Skid Row’s self-titled first album was released in the year 1989, around the time where the popularity of hair metal was dwindling more and more by the day. The band’s first effort proved to be very successful, giving an edgier and heavier vibe to the glam metal scene that had been going on. In my humble opinion, there could not have been a more perfect album to close out that era. It is probably my favorite glam metal album as well as even one of my favorite albums of all time.
However, the year 1991 would be an even more successful year for Skid Row. With the release of their second album “Slave To The Grind,” they throw away most of their hair metal roots (they show up every once in a while on the album) and crank up the heaviness factor to an all-time high. Typical fun 80’s metal lyrics were replaced with (can you believe it?) serious issues. Everything modern world was skimmed over from resistance to authority to organized religion.
The band’s shift in style is made very apparent in just the first two tracks. “Monkey Business” is a great opening track that incorporates some very heavy guitar riffage. While still maintaining the heavy quality, it also parallels a few aspects that the first album encompassed. The track isn’t too serious, it’s just a KA number with some amazing vocals (as usual) by Sebastian Bach, as well as some honorable guitar work from both Scotti Hill and “Snake” Sabo. The title track “Slave To The Grind” is much more mature in regards to lyrical content, which is essentially a heavy metal version of “Take This Job and Shove It” by Johnny Paycheck (meaning: “The working man is a sucker”). The track is in drop-D tuning and is set at a fast tempo, giving it an overall heaviness that no other song by the band can match. The closest thing I can compare it to is Motley Crüe on speed, but to some people that wouldn’t be giving the song enough credit. “Slave To The Grind,” while not perfect, is a great song that gets my blood pumping every time.

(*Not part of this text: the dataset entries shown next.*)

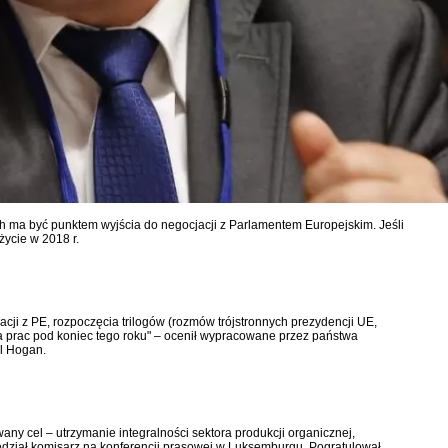
 ma być punktem wyjścia do negocjacji z Parlamentem Europejskim. Jeśli
życie w 2018 r.
cji z PE, rozpoczęcia trilogów (rozmów trójstronnych prezydencji UE,
ia prac pod koniec tego roku" – ocenił wypracowane przez państwa
il Hogan.
any cel – utrzymanie integralności sektora produkcji organicznej,
edział komisarz na konferencji prasowej w Luksemburgu. Pogratulował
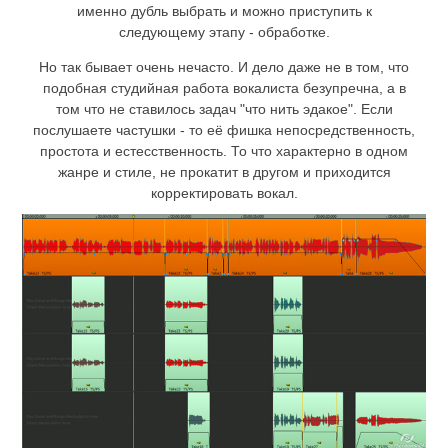
именно дубль выбрать и можно приступить к
следующему этапу - обработке.
Но так бывает очень нечасто. И дело даже не в том, что
подобная студийная работа вокалиста безупречна, а в
том что не ставилось задач "что нить эдакое". Если
послушаете частушки - то её фишка непосредственность,
простота и естесственность. То что характерно в одном
жанре и стиле, не прокатит в другом и приходится
корректировать вокал.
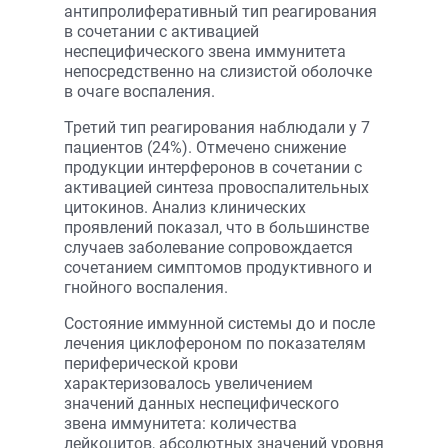
антипролиферативный тип реагирования
в сочетании с активацией
неспецифического звена иммунитета
непосредственно на слизистой оболочке
в очаге воспаления.
Третий тип реагирования наблюдали у 7
пациентов (24%). Отмечено снижение
продукции интерферонов в сочетании с
активацией синтеза провоспалительных
цитокинов. Анализ клинических
проявлений показал, что в большинстве
случаев заболевание сопровождается
сочетанием симптомов продуктивного и
гнойного воспаления.
Состояние иммунной системы до и после
лечения циклофероном по показателям
периферической крови
характеризовалось увеличением
значений данных неспецифического
звена иммунитета: количества
лейкоцитов, абсолютных значений уровня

Continuing in the drop-D tradition is “The Threat,” an angry song proclaiming that “the end of sacrifice is a threat to society.” This song, more so than the previous track, sounds a good amount like Motley Crüe, specifically like “Dr. Feelgood.” It has a heavy tone but also a grooving rhythm that feels easygoing in a way.

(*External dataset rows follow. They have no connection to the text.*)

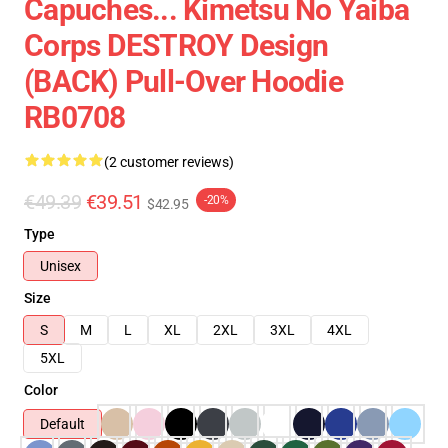
Capuches... Kimetsu No Yaiba
Corps DESTROY Design
(BACK) Pull-Over Hoodie
RB0708
(2 customer reviews)
€49.39
€39.51
-20%
$42.95
Type
Unisex
Size
S
M
L
XL
2XL
3XL
4XL
5XL
Color
Default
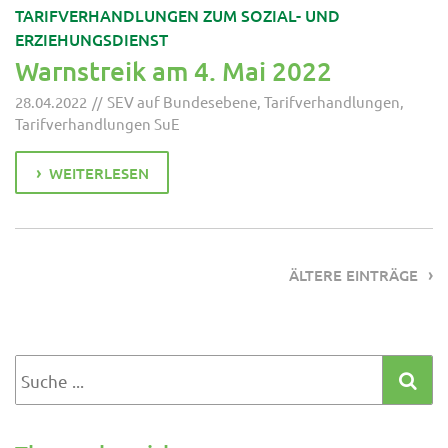
TARIFVERHANDLUNGEN ZUM SOZIAL- UND
ERZIEHUNGSDIENST
Warnstreik am 4. Mai 2022
28.04.2022
SEV auf Bundesebene
,
Tarifverhandlungen
,
Tarifverhandlungen SuE
WEITERLESEN
ÄLTERE EINTRÄGE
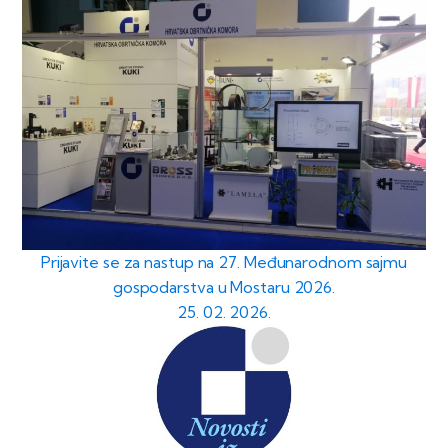
Prijavite se za nastup na 27. Međunarodnom sajmu
gospodarstva u Mostaru 2026.
25. 02. 2026.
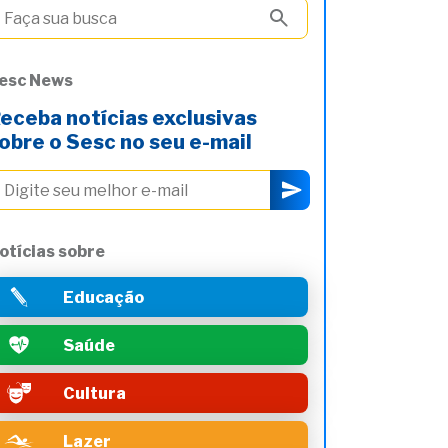
esc News
eceba notícias exclusivas
obre o Sesc no seu e-mail
otícias sobre
Educação
Saúde
Cultura
Lazer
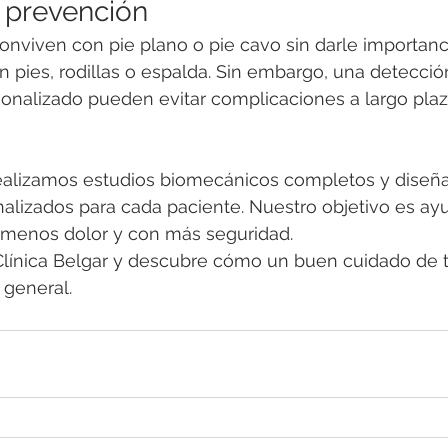
a prevención
nviven con pie plano o pie cavo sin darle importanci
 pies, rodillas o espalda. Sin embargo, una detecci
onalizado pueden evitar complicaciones a largo plazo
ealizamos estudios biomecánicos completos y diseñ
alizados para cada paciente. Nuestro objetivo es ayu
 menos dolor y con más seguridad.
 Clínica Belgar y descubre cómo un buen cuidado de 
 general.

For those of you worrying when I’m saying that the album is much heavier than the first, don’t fret right away; they did include some of their softer, occasionally ballad-type songs too. Actually, they included three of these types of tracks (“Quicksand Jesus”, “In A Darkened Room”, and “Wasted Time”). “Quicksand Jesus” begins at first like a slower ballad type of song, acoustic guitars and all, but gets heavier as the song progresses. This is a dimension to the song that I really admire. It really shows how much the writing process of songs has expanded since the first album. The song is a great listen that has some emotional depth to it (not to mention some amazing vocal work once again). However, “In A Darkened Room” feels a tiny bit flat overall. It may have one my favorite vocal performance of the album, but as a whole there just isn’t anything that sticks out to me as there are in other songs. “Wasted Time” may be the most somber of the three, as well as the most full-on 80’s power ballad type of the three. I’ve already established on numerous occasions that I love Sebastian Bach’s vocals, so let us just shut up on that matter entirely. It is the longest song on the album (close to six minutes) and while that does show, it does have a large amount of emotion that I appreciate. “Wasted Time” is the last track on the album and it is a decent listen and a good way to close.

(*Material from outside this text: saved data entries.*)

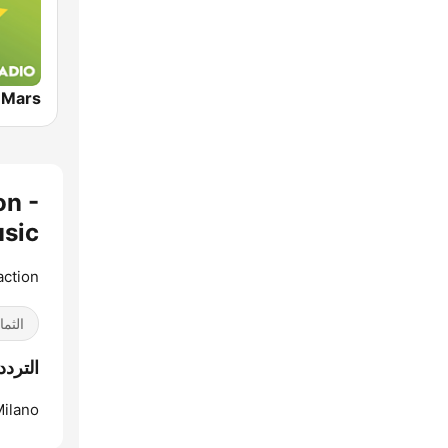
on -
Music
action
الثما
الترددات ackson - United Music
ilano:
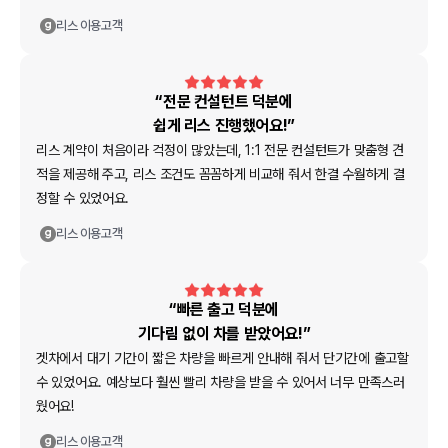
리스
이용고객
“전문 컨설턴트 덕분에
쉽게 리스 진행했어요!”
리스 계약이 처음이라 걱정이 많았는데, 1:1 전문 컨설턴트가 맞춤형 견
적을 제공해 주고, 리스 조건도 꼼꼼하게 비교해 줘서 한결 수월하게 결
정할 수 있었어요.
리스
이용고객
“빠른 출고 덕분에
기다림 없이 차를 받았어요!”
겟차에서 대기 기간이 짧은 차량을 빠르게 안내해 줘서 단기간에 출고할
수 있었어요. 예상보다 훨씬 빨리 차량을 받을 수 있어서 너무 만족스러
웠어요!
리스
이용고객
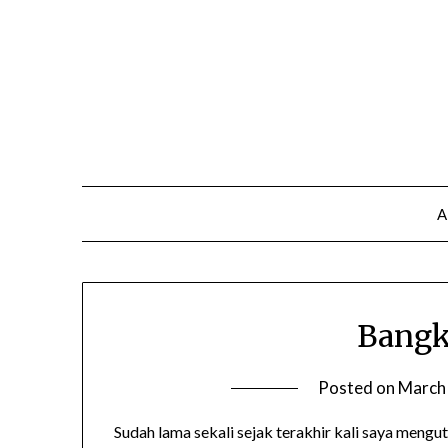
A
Bangk
Posted on
March
Sudah lama sekali sejak terakhir kali saya mengu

“Slave To The Grind” also kicks out some rock tracks that are just pure fun. One example is “Livin’ On A Chain Gang” which is mostly about the major hypocrisies in modern day society. While that sounds relatively touchy and serious, this is yet another song that I’m going to have to compare to Motley Crüe. However, this is more like “Shout At The Devil” Crüe, which was easily the heaviest period during their career. The song has an arena rock feel to it and has some cool guitar work that I found impressive. Another one like this is “Riot Act,” which reminds me of a faster and more upbeat version of “Can’t Stand The Heartache” from their first album. The point the lyrics are trying to get across is primarily “Don’t tell me how to live my life.” The song is short, but then again so are most of the songs on the album. The short amount of time the track does take up is totally worth it. “Riot Act” is probably the most fun out of any other tracks on the album.
While Skid Row’s self-titled debut is the album I still hold in higher regard, I can see why people would prefer “Slave To The Grind.” “Slave” has a darker, grittier atmosphere than does it’s predecessor and songwriting has expanded in a great new direction. It is very close to as good as the first album and I believe “Slave To The Grind” can be freely admired by both the hardcore metalhead and the casual metalhead.